The Amazon Vine program is a service that allows manufacturers and publishers to receive reviews for their products. We had access to approximately 50 datasets. Each one contains reviews of a specific product, from clothing apparel to wireless products. We picked one of these datasets, video game. We used PySpark to perform the ETL process to extract the dataset, transformed the data, connected to an AWS RDS instance, and loaded the transformed data into pgAdmin. Next, we used Pandas to determine if there is any bias toward favorable reviews from Vine members in your dataset. We summarized of the analysis for Jennifer to submit to the SellBy stakeholders.

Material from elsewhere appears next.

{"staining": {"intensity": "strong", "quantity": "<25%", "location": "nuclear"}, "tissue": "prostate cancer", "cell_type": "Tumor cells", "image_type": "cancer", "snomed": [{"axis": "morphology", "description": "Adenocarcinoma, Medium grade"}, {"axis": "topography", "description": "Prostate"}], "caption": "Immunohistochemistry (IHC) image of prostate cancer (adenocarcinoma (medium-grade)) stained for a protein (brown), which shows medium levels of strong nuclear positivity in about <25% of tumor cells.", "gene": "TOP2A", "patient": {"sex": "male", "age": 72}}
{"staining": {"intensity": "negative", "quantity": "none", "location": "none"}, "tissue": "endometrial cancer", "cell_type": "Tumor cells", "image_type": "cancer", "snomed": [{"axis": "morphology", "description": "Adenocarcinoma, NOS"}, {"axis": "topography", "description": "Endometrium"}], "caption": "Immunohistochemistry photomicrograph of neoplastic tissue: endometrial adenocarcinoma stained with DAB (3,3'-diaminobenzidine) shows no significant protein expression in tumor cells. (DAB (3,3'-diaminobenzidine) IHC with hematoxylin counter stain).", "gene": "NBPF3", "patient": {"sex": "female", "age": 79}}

Data source: Amazon review dataset click for link vinereview dataset click for link Request access for colab press here
-Total Vine number is 94. -Total 5 stars vine number is 48. -Percentages of 5 stars reviews is ~51.6%
-Total no-Vine number is 40471. -Total 5 stars non paid vine number is 15663. -Percentages of 5 stars no-vine reviews is ~38.7%
-Total number of vines is 40565
We used Pandas to determine if there is any bias towards reviews that were written as part of the Vine program. For this analysis, we determined if having a paid Vine review makes a difference in the percentage of 5-star reviews.We can see that there is significant difference between vine and no vine reviews which are 51% and 39%, which shows that vine members are bias. We could have more statistical analysis like mean, med, mode to come up with better result.